DATASET RECORDS
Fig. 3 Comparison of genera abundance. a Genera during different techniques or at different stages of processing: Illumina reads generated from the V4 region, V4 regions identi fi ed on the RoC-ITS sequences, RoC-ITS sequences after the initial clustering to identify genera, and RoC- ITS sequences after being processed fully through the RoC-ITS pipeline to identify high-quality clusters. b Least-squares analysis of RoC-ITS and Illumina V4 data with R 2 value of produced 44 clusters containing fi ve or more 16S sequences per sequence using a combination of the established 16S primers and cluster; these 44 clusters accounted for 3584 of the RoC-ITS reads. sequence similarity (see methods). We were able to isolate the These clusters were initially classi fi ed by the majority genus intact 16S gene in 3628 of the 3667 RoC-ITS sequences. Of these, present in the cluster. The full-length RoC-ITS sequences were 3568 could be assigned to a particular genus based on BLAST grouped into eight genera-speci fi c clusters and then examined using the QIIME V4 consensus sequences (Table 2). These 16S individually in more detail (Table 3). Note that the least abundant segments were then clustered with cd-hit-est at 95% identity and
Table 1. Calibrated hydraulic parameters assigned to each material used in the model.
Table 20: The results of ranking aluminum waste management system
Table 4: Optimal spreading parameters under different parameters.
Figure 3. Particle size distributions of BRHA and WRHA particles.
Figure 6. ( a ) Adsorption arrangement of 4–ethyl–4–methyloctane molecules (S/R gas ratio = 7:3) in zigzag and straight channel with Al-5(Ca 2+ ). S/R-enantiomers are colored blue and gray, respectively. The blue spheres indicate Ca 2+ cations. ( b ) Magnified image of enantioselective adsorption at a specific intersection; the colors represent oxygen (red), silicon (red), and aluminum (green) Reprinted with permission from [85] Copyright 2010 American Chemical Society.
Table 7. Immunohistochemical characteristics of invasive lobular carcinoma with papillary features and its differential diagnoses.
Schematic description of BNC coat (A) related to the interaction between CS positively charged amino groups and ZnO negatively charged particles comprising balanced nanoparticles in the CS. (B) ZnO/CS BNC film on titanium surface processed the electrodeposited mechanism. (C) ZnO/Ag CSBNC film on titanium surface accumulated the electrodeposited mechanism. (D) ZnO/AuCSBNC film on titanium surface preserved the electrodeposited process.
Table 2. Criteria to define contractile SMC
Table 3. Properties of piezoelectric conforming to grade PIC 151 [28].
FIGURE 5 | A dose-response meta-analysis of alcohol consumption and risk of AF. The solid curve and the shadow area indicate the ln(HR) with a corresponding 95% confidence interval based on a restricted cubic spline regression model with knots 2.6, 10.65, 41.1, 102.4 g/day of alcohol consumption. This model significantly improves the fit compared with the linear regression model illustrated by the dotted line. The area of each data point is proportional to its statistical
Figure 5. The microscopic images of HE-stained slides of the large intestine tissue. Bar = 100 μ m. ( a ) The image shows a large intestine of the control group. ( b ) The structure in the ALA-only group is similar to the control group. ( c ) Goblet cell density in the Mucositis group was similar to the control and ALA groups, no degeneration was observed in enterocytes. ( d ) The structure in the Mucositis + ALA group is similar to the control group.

TRY IT
The material should be transcribed exactly, every line included.

RESPONSE TO THE TASK
Fig. 3 Comparison of genera abundance. a Genera during different techniques or at different stages of processing: Illumina reads generated from the V4 region, V4 regions identi fi ed on the RoC-ITS sequences, RoC-ITS sequences after the initial clustering to identify genera, and RoC- ITS sequences after being processed fully through the RoC-ITS pipeline to identify high-quality clusters. b Least-squares analysis of RoC-ITS and Illumina V4 data with R 2 value of produced 44 clusters containing fi ve or more 16S sequences per sequence using a combination of the established 16S primers and cluster; these 44 clusters accounted for 3584 of the RoC-ITS reads. sequence similarity (see methods). We were able to isolate the These clusters were initially classi fi ed by the majority genus intact 16S gene in 3628 of the 3667 RoC-ITS sequences. Of these, present in the cluster. The full-length RoC-ITS sequences were 3568 could be assigned to a particular genus based on BLAST grouped into eight genera-speci fi c clusters and then examined using the QIIME V4 consensus sequences (Table 2). These 16S individually in more detail (Table 3). Note that the least abundant segments were then clustered with cd-hit-est at 95% identity and
Table 1. Calibrated hydraulic parameters assigned to each material used in the model.
Table 20: The results of ranking aluminum waste management system
Table 4: Optimal spreading parameters under different parameters.
Figure 3. Particle size distributions of BRHA and WRHA particles.
Figure 6. ( a ) Adsorption arrangement of 4–ethyl–4–methyloctane molecules (S/R gas ratio = 7:3) in zigzag and straight channel with Al-5(Ca 2+ ). S/R-enantiomers are colored blue and gray, respectively. The blue spheres indicate Ca 2+ cations. ( b ) Magnified image of enantioselective adsorption at a specific intersection; the colors represent oxygen (red), silicon (red), and aluminum (green) Reprinted with permission from [85] Copyright 2010 American Chemical Society.
Table 7. Immunohistochemical characteristics of invasive lobular carcinoma with papillary features and its differential diagnoses.
Schematic description of BNC coat (A) related to the interaction between CS positively charged amino groups and ZnO negatively charged particles comprising balanced nanoparticles in the CS. (B) ZnO/CS BNC film on titanium surface processed the electrodeposited mechanism. (C) ZnO/Ag CSBNC film on titanium surface accumulated the electrodeposited mechanism. (D) ZnO/AuCSBNC film on titanium surface preserved the electrodeposited process.
Table 2. Criteria to define contractile SMC
Table 3. Properties of piezoelectric conforming to grade PIC 151 [28].
FIGURE 5 | A dose-response meta-analysis of alcohol consumption and risk of AF. The solid curve and the shadow area indicate the ln(HR) with a corresponding 95% confidence interval based on a restricted cubic spline regression model with knots 2.6, 10.65, 41.1, 102.4 g/day of alcohol consumption. This model significantly improves the fit compared with the linear regression model illustrated by the dotted line. The area of each data point is proportional to its statistical
Figure 5. The microscopic images of HE-stained slides of the large intestine tissue. Bar = 100 μ m. ( a ) The image shows a large intestine of the control group. ( b ) The structure in the ALA-only group is similar to the control group. ( c ) Goblet cell density in the Mucositis group was similar to the control and ALA groups, no degeneration was observed in enterocytes. ( d ) The structure in the Mucositis + ALA group is similar to the control group.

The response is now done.